Un saliente es un elemento del campo de batalla que se proyecta en territorio enemigo. El saliente está rodeado por el enemigo por tres lados, de modo que la punta o "boca" del saliente queda avanzada respecto a la línea general de frente. Esto hace que las tropas que ocupan el saliente sean especialmente vulnerables a los ataques desde los flancos y desde la retaguardia. La línea enemiga que se enfrenta a un saliente se denomina reentrante (un ángulo que apunta hacia adentro). Un saliente profundo es susceptible de ser "pellizcado" a través de la base: si fuerzas enemigas atacan simultáneamente los dos flancos y avanzan hasta enlazarse detrás del saliente, los defensores pueden quedar rodeados y cortados de suministro.

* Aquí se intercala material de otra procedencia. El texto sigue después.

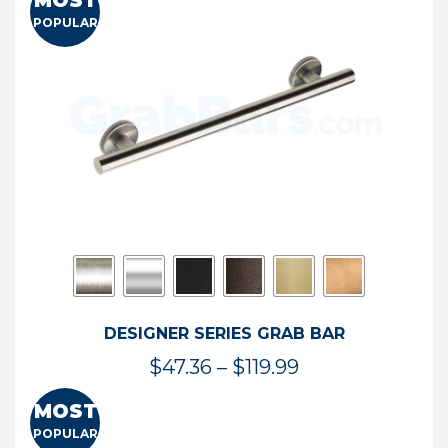
MOST
$50.95
POPULAR
through
$114.44
DESIGNER SERIES GRAB BAR
Price
$
47.36
–
$
119.99
range:
MOST
$47.36
POPULAR
through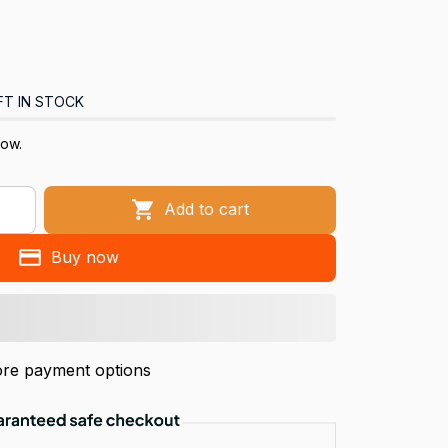
FT IN STOCK
now.
Add to cart
Buy now
re payment options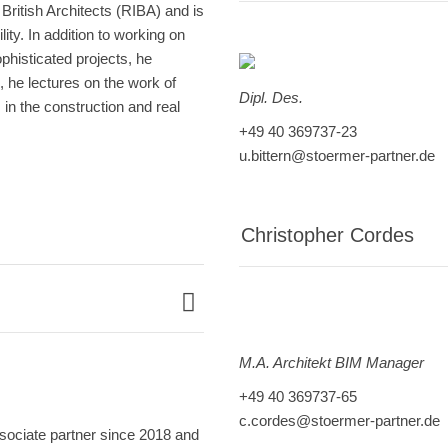
British Architects (RIBA) and is
ity. In addition to working on
ophisticated projects, he
n, he lectures on the work of
Dipl. Des.
in the construction and real
+49 40 369737-23
u.bittern@stoermer-partner.de
Christopher Cordes
M.A. Architekt BIM Manager
+49 40 369737-65
c.cordes@stoermer-partner.de
sociate partner since 2018 and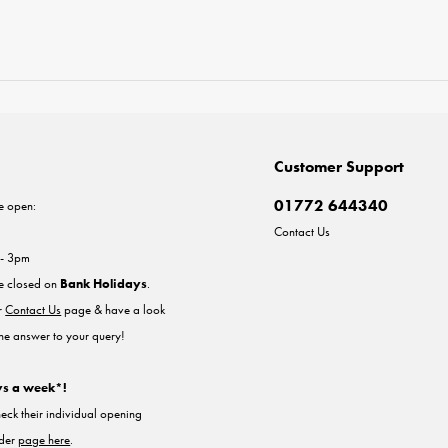
Customer Support
01772 644340
e open:
Contact Us
 - 3pm
re closed on
Bank Holidays
.
ur
Contact Us
page & have a look
the answer to your query!
ys a week*!
heck their individual opening
nder
page here
.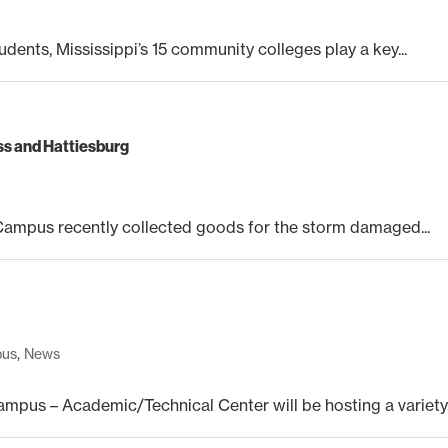
udents, Mississippi’s 15 community colleges play a key...
iss and Hattiesburg
mpus recently collected goods for the storm damaged...
pus
,
News
us – Academic/Technical Center will be hosting a variety.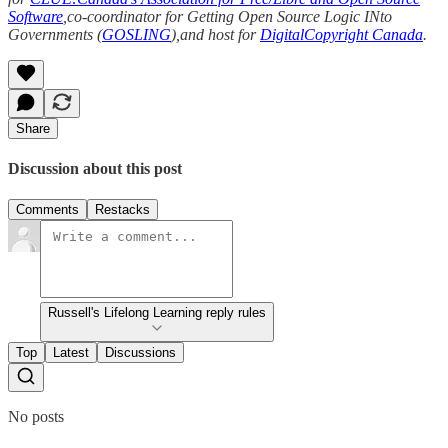
Software
,co-coordinator for Getting Open Source Logic INto
Governments (
GOSLING
),and host for
DigitalCopyright Canada
.
Share
Discussion about this post
Comments
Restacks
Russell's Lifelong Learning reply rules
Top
Latest
Discussions
No posts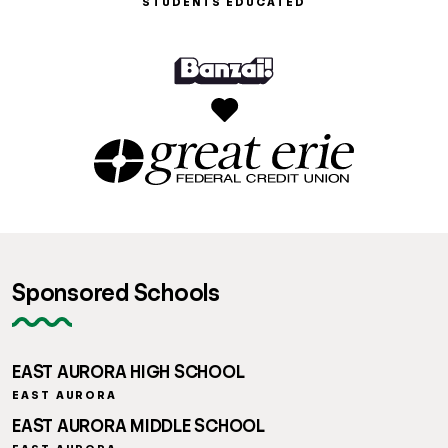
STUDENTS EDUCATED
Sponsored Schools
EAST AURORA HIGH SCHOOL
EAST AURORA
EAST AURORA MIDDLE SCHOOL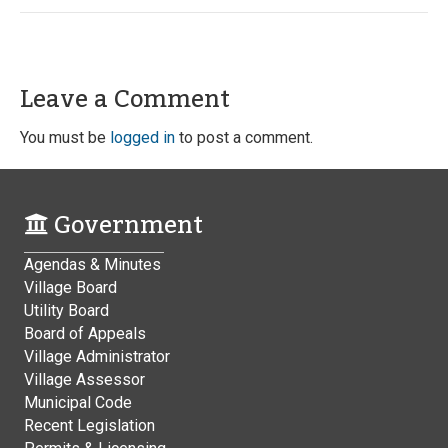
Leave a Comment
You must be
logged in
to post a comment.
Government
Agendas & Minutes
Village Board
Utility Board
Board of Appeals
Village Administrator
Village Assessor
Municipal Code
Recent Legislation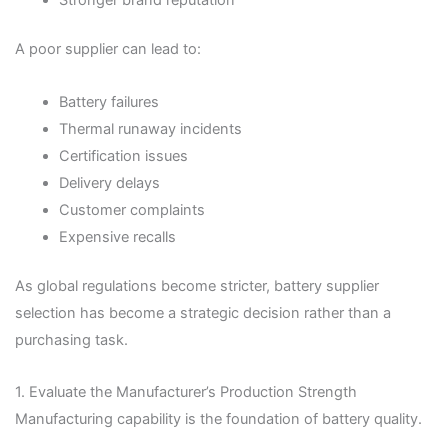
Stronger brand reputation
A poor supplier can lead to:
Battery failures
Thermal runaway incidents
Certification issues
Delivery delays
Customer complaints
Expensive recalls
As global regulations become stricter, battery supplier
selection has become a strategic decision rather than a
purchasing task.
1. Evaluate the Manufacturer’s Production Strength
Manufacturing capability is the foundation of battery quality.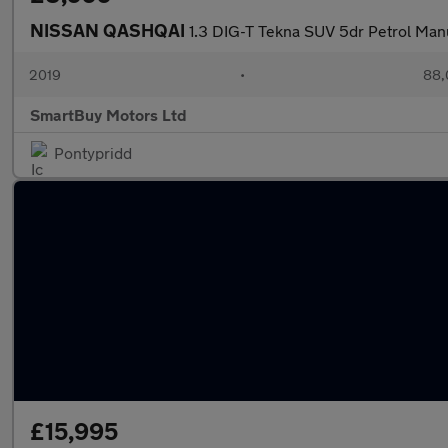
NISSAN QASHQAI
1.3 DIG-T Tekna SUV 5dr Petrol Manu
2019
•
88,
SmartBuy Motors Ltd
Pontypridd
£15,995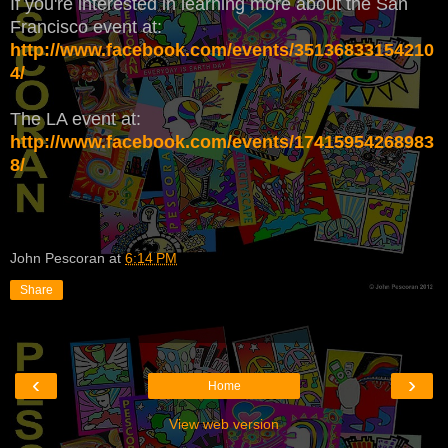
If you're interested in learning more about the San
Francisco event at:
http://www.facebook.com/events/35136833154210
4/
The LA event at:
http://www.facebook.com/events/17415954268983
8/
John Pescoran
at
6:14 PM
Share
‹
›
Home
View web version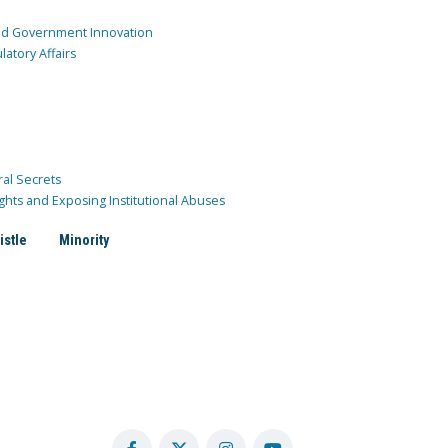
and Government Innovation
atory Affairs
ral Secrets
ghts and Exposing Institutional Abuses
istle
Minority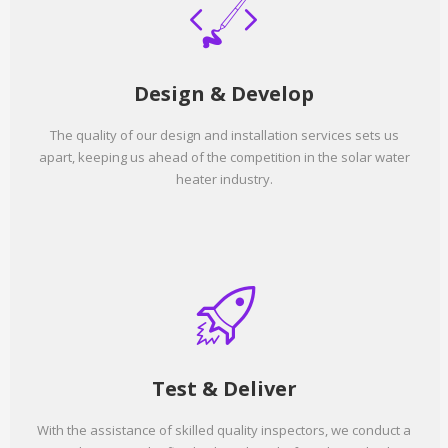
Design & Develop
The quality of our design and installation services sets us
apart, keeping us ahead of the competition in the solar water
heater industry.
Test & Deliver
With the assistance of skilled quality inspectors, we conduct a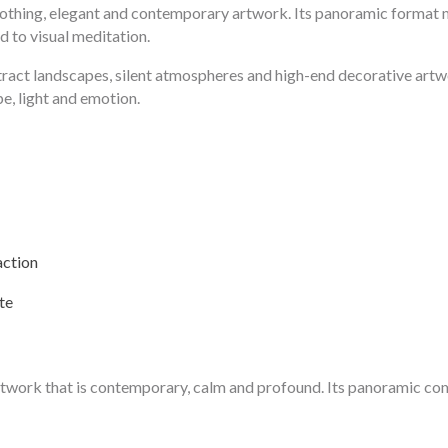
soothing, elegant and contemporary artwork. Its panoramic format mak
d to visual meditation.
stract landscapes, silent atmospheres and high-end decorative art
e, light and emotion.
action
te
 artwork that is contemporary, calm and profound. Its panoramic co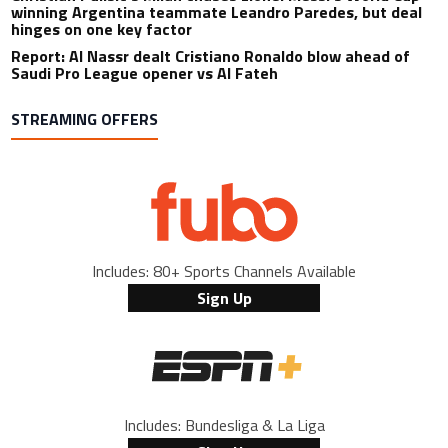
winning Argentina teammate Leandro Paredes, but deal
hinges on one key factor
Report: Al Nassr dealt Cristiano Ronaldo blow ahead of
Saudi Pro League opener vs Al Fateh
STREAMING OFFERS
Includes: 80+ Sports Channels Available
Sign Up
Includes: Bundesliga & La Liga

Esto fue un factor decisivo en la Batalla de las Ardenas en la Segunda Guerra Mundial, cuando la penetración alemana creó un saliente (el "bulge") que los Aliados intentaron cerrar por sus flancos para restablecer una línea continua.
Riesgos tácticos y operativos
Los principales riesgos asociados a mantener un saliente incluyen:
- Encerramiento y aniquilación local de tropas si el saliente es cortado por la base.
- Dificultades logísticas: las líneas de comunicación y abastecimiento pueden volverse largas y expuestas.
- Concentración del fuego enemigo desde varios ángulos, que aumenta la efectividad de artillería y ataques aéreos.
- Limitación de maniobra: las fuerzas dentro del saliente tienen menos opciones para retirarse o reagruparse.
- Problemas de mando y control: la coordinación entre unidades en una proyección sola puede complicarse por el terreno y el fuego enemigo.
Tácticas para mitigar o explotar un saliente
Dependiendo de si se ocupa o se enfrenta al saliente, las medidas tácticas habituales son distintas:
- Para quien defiende el saliente: mantener reservas móviles cerca de la base para responder a ataques de pinza; fortificar la base y los flancos; acortar la línea retrocediendo a una posición más defendible si el saliente resulta insostenible; emplear defensa elástica para absorber y desgastar.
- Para quien ataca el saliente: intentar "pellizcar" la base con ataques convergentes, cortar rutas de suministro, emplear artillería concentrada y ataques aéreos para neutralizar la resistencia, y realizar infiltraciones nocturnas o raids para desorganizar la defensa.
- En operaciones modernas: se combinan inteligencia, vigilancia y reconocimiento (ISR), ataques de precisión y maniobra mecanizada para aislar y reducir salientes sin necesidad de grandes asaltos frontales.
Ejemplos históricos relevantes
Los salientes han jugado un papel importante en muchos conflictos:
- Primera Guerra Mundial: el Saliente de Ypres (en Flandes) fue un ejemplo clásico de proyección sostenida del frente sobre el terreno enemigo durante años, con consecuencias humanitarias y tácticas graves debido a las constantes operaciones de atrincheramiento y asalto.
- Batalla de las Ardenas (Segunda Guerra Mundial): la penetración alemana creó un saliente que los Aliados buscaron cerrar por los flancos para evitar la ruptura estratégica del frente; el episodio ilustra tanto el peligro como la posibilidad de explotación temporal de un saliente.
- Operación Uranio (Stalingrado): aunque no se trató de un "saliente" clásico, la operación soviética atacó las fuerzas que sostenían salientes y flancos, cerrando una pinza y creando un cerco que condujo a la capitulación del 6.º Ejército alemán, ejemplo de los peligros de mantener flancos insuficientemente protegidos.
- Batalla de Kursk (1943): los preparativos defensivos soviéticos buscaron neutralizar los intentos alemanes de crear salientes decisivos mediante defensa en profundidad, campos de minas y contrataques locales.
Salientes en fortificaciones
En las fortificaciones, un saliente es una parte de la estructura de defensa que sobresale hacia el exterior (por ejemplo, un baluarte, una torre o un saliente de muralla). Estos salientes permiten cubrir con fuego cruzado las zonas adyacentes y eliminar puntos muertos, pero también pueden convertirse en objetivos si quiebran la línea o si el enemigo domina sus flancos. En el diseño clásico de fortificaciones (traza a la italiana, baluartes), los salientes se empleaban deliberadamente para maximizar la defensa de los espacios entre ellos.
Consideraciones finales
El saliente es, por tanto, una característica doble: puede ofrecer ventajas tácticas —permitiendo presionar al enemigo o dominar terreno clave—, pero entraña riesgos significativos si no se mantiene con reservas, apoyo logístico y fortificación adecuada. Su manejo efectivo exige evaluación constante del terreno, inteligencia sobre las intenciones enemigas y flexibilidad operativa para replegarse o reforzar según evolucione la situación.